Ein schwerer Hantavirus-Ausbruch auf dem Kreuzfahrtschiff MV Hondius hat bereits drei Menschenleben gefordert. Der Vorfall ereignet sich inmitten einer Kreuzfahrt, die Passagiere aus verschiedenen Ländern, einschließlich Neuseeland, an Bord hat. Die neuseeländischen Behörden stehen in Kontakt mit den Betroffenen, jedoch hat ein neuseeländischer Passagier bisher keine konsularische Unterstützung angefordert.

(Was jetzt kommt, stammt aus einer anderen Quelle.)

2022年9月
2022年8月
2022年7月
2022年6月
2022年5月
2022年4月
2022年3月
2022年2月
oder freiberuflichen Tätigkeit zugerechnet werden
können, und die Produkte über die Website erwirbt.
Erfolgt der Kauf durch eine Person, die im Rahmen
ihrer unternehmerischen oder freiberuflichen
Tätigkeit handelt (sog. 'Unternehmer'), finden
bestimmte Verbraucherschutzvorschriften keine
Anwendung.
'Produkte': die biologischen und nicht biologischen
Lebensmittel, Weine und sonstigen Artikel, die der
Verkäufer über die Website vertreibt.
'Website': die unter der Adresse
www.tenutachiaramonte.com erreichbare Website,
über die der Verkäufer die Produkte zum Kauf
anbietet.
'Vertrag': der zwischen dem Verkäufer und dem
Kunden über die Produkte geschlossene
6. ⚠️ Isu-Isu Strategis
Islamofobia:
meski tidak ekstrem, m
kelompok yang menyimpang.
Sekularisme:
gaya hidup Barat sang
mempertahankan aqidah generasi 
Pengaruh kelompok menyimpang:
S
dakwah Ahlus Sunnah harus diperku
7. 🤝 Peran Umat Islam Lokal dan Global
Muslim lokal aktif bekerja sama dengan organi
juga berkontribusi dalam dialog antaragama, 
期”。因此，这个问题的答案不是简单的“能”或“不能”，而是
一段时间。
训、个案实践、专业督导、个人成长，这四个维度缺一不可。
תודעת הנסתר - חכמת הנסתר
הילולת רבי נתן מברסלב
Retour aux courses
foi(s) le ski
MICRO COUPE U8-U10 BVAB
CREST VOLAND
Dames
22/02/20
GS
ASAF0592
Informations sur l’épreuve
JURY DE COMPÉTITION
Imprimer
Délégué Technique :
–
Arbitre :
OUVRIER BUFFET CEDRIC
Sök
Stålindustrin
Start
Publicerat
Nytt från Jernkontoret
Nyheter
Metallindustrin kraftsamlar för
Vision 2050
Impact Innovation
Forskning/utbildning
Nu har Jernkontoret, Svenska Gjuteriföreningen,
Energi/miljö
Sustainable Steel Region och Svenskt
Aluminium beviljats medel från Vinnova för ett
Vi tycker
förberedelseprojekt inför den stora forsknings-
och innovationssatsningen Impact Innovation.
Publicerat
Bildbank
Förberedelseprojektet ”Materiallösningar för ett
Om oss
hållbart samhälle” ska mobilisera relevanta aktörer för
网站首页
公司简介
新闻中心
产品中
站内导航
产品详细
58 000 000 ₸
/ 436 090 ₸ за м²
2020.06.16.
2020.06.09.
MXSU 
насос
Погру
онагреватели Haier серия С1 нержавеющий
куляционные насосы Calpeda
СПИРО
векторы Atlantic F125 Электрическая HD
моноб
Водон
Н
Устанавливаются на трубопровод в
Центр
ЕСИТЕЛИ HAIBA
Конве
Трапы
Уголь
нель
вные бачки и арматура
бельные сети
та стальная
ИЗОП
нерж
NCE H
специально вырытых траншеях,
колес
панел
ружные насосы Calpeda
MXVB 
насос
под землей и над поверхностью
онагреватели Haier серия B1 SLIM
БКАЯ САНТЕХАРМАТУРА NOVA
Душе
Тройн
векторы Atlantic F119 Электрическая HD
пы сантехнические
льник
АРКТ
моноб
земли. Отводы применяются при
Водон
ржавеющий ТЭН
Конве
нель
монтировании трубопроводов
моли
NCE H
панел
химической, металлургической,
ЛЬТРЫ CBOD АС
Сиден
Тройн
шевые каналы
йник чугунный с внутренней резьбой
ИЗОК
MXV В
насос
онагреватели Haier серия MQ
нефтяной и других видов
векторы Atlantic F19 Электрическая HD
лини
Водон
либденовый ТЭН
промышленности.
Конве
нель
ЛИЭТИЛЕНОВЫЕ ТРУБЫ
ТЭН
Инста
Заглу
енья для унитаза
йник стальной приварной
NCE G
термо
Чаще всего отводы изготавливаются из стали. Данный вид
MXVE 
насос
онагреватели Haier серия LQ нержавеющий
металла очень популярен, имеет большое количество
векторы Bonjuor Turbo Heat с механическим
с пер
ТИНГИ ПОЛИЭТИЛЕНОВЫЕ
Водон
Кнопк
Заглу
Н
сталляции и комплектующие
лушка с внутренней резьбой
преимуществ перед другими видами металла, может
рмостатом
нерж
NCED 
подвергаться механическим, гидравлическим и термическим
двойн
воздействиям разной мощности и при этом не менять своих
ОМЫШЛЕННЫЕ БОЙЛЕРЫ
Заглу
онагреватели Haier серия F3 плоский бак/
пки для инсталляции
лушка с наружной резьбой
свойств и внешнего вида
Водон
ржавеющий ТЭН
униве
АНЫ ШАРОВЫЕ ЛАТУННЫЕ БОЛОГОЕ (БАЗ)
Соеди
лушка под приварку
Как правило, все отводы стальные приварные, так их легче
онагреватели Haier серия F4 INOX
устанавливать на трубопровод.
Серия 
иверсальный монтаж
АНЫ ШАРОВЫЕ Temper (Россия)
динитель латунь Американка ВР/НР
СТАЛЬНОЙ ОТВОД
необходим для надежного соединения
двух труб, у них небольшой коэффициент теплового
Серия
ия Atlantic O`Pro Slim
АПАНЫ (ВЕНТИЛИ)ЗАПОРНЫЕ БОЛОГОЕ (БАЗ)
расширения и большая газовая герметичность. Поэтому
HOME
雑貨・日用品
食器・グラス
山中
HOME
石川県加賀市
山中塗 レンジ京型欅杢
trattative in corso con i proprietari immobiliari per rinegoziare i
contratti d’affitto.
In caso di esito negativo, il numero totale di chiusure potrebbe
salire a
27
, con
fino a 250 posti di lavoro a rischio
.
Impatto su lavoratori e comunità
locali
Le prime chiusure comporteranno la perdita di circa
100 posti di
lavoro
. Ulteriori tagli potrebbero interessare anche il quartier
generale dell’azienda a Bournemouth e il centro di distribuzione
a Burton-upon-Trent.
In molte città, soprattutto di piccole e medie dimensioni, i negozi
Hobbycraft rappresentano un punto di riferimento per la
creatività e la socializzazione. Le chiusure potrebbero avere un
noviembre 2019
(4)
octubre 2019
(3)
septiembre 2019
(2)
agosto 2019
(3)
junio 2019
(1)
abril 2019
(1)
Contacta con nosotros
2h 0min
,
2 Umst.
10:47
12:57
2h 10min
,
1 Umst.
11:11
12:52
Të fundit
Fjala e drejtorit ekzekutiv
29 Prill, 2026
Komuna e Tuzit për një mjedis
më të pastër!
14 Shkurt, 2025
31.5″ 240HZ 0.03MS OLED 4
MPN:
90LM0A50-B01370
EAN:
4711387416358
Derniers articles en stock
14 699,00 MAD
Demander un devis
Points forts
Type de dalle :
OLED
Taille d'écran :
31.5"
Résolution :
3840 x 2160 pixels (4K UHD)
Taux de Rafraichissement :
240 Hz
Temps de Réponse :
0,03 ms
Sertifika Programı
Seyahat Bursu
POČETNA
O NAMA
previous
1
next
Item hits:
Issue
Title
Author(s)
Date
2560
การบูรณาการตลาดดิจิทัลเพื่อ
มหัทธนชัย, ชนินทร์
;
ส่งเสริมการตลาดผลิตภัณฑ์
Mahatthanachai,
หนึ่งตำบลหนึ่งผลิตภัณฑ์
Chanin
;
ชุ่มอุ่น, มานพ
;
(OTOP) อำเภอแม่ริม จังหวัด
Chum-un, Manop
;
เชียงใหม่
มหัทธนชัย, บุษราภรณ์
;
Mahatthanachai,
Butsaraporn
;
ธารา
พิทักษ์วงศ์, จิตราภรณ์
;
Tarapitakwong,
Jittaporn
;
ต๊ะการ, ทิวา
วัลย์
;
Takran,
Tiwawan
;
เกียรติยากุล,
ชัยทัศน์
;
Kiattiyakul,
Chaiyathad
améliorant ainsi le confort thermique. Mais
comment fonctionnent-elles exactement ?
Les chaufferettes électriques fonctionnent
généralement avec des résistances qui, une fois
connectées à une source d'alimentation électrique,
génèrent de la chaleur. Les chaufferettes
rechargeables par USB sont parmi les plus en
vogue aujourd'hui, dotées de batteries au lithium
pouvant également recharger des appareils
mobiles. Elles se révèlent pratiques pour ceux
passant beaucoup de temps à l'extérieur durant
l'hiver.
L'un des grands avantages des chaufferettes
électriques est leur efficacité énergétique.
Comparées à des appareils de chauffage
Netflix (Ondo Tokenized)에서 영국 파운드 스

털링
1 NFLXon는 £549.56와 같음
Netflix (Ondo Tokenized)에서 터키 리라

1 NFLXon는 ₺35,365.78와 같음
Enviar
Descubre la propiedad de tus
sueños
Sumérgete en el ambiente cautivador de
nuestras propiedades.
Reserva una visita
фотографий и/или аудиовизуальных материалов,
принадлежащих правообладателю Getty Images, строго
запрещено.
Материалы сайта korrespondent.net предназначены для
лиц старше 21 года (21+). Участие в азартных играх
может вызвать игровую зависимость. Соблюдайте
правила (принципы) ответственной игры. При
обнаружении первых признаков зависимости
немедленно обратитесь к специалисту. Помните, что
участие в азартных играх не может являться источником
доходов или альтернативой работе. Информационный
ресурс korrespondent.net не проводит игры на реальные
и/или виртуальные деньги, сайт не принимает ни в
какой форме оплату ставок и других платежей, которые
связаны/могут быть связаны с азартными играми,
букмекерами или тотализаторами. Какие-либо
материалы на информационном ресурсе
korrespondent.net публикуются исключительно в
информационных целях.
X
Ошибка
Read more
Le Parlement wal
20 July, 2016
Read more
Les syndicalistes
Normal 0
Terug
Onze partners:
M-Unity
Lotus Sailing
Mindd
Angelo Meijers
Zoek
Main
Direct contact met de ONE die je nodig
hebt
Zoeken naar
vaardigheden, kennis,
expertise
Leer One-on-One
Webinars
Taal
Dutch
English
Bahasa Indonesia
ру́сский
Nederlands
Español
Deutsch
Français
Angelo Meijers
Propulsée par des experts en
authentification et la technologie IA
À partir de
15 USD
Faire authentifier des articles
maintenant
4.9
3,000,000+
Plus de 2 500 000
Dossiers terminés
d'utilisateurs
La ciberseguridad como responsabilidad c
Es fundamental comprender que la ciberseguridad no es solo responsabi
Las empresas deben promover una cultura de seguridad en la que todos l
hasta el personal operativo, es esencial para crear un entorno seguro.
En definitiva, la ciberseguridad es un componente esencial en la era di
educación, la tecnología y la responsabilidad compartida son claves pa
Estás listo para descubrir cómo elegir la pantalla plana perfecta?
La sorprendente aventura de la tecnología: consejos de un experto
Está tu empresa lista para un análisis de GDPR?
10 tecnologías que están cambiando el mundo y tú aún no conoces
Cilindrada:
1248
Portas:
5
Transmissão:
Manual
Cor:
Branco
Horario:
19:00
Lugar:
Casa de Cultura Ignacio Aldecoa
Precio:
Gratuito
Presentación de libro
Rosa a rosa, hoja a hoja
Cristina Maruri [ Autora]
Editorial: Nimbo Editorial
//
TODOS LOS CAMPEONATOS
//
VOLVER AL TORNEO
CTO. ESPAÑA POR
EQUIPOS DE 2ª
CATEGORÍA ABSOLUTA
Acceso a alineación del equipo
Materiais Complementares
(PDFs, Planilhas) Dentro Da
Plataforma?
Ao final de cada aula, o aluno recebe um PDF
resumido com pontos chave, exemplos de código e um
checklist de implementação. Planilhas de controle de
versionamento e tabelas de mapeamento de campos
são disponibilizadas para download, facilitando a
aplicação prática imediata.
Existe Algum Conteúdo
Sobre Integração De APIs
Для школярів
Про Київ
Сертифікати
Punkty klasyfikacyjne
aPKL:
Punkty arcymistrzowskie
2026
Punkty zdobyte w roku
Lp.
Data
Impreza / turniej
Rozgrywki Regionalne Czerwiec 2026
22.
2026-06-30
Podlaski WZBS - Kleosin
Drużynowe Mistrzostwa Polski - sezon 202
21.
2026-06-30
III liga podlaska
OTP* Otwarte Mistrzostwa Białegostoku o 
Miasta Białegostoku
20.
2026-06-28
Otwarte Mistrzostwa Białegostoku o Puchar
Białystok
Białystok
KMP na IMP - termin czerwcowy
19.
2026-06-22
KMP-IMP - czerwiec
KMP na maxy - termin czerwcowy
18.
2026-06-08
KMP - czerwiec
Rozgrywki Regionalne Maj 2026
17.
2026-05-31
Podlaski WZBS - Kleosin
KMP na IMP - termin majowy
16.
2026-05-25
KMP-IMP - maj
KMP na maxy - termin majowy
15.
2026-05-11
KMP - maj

Das Hantavirus, das durch Nagetiere übertragen wird, kann zu schweren Atemwegserkrankungen führen und ist in der Regel in bestimmten geografischen Regionen verbreitet. Die Gesundheitsbehörden sind bereits aktiv, um die Situation an Bord des Schiffes zu überwachen und sicherzustellen, dass die verbleibenden Passagiere geschützt sind.
Experten warnen vor den Gefahren des Virus und betonen die Notwendigkeit, gesundheitliche Vorsichtsmaßnahmen zu treffen, insbesondere in geschlossenen Räumen wie Kreuzfahrtschiffen, wo das Virus schnell verbreitet werden kann.
Die neuseeländischen Gesundheitsbehörden arbeiten eng mit internationalen Gesundheitsorganisationen zusammen, um die Auswirkungen des Ausbruchs zu minimieren und die Passagiere zu informieren. Die Situation bleibt angespannt, während die Behörden weiterhin die Lage prüfen und notwendige Maßnahmen ergreifen.